=== Begin Enclosure ===

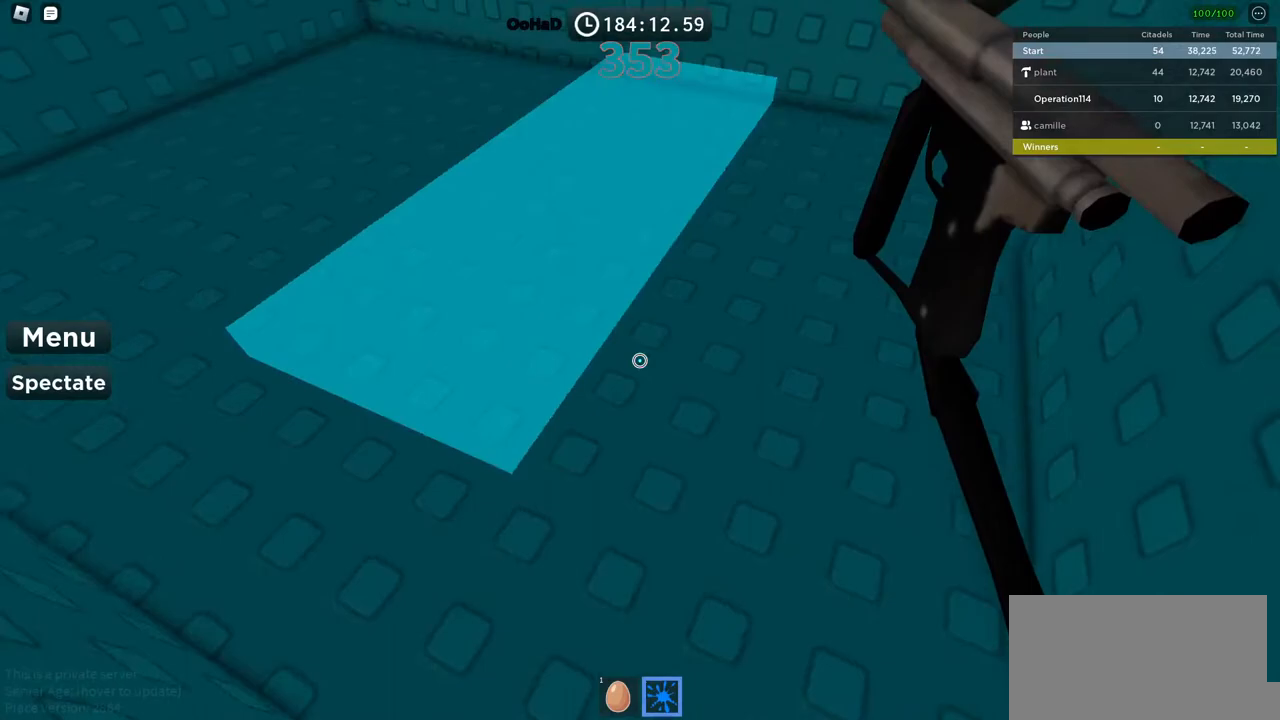
{"keys": ["a", "w"], "events": [[484, "w", "down"]]}
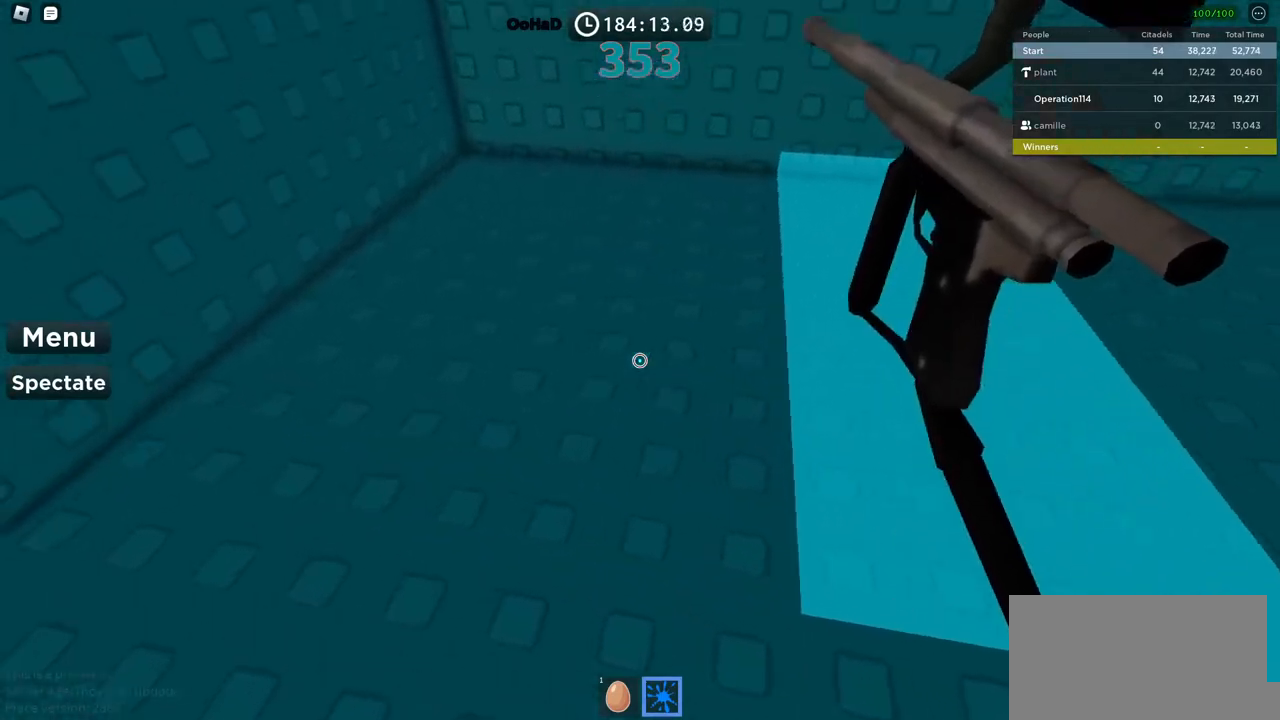
{"keys": ["w"], "events": [[167, "a", "up"]]}
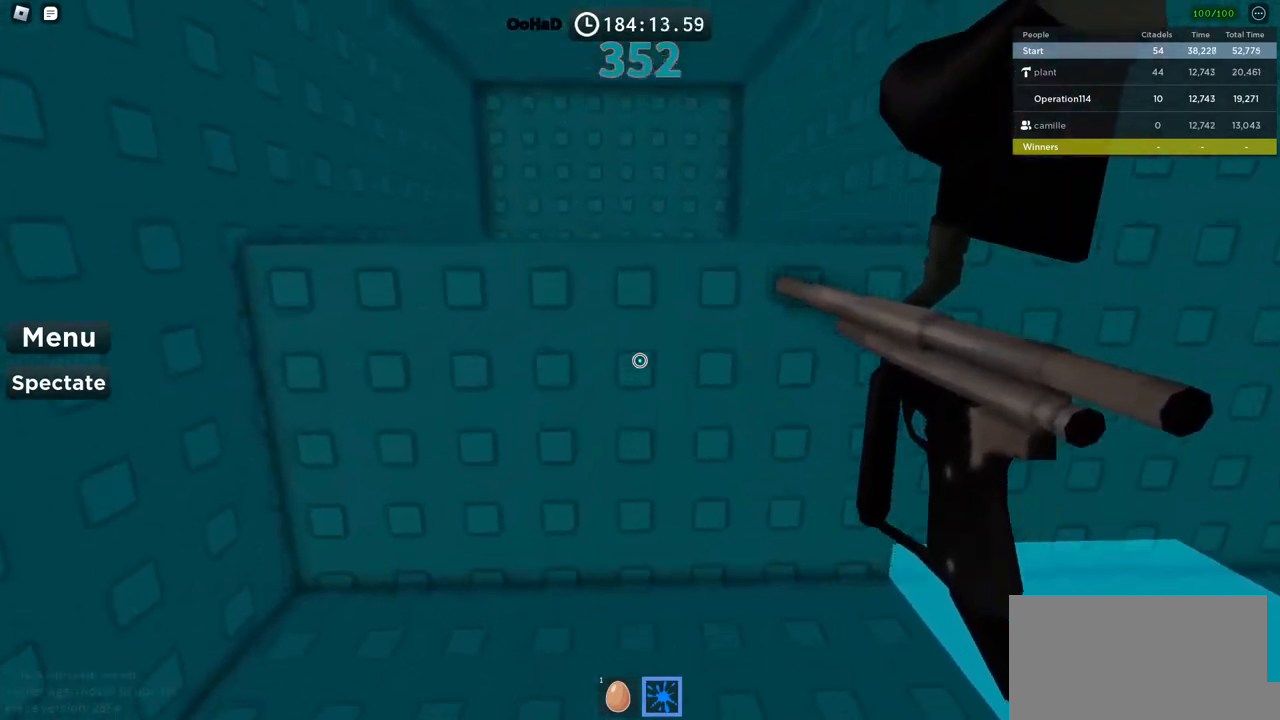
{"keys": ["w"], "events": [[267, "space", "down"], [367, "space", "up"]]}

=== End Enclosure ===

§ Task to carry out
The job is to return the listing above exactly, minus its pictures.

§ Exercise response
{"keys": ["a", "w"], "events": [[484, "w", "down"]]}
{"keys": ["w"], "events": [[167, "a", "up"]]}
{"keys": ["w"], "events": [[267, "space", "down"], [367, "space", "up"]]}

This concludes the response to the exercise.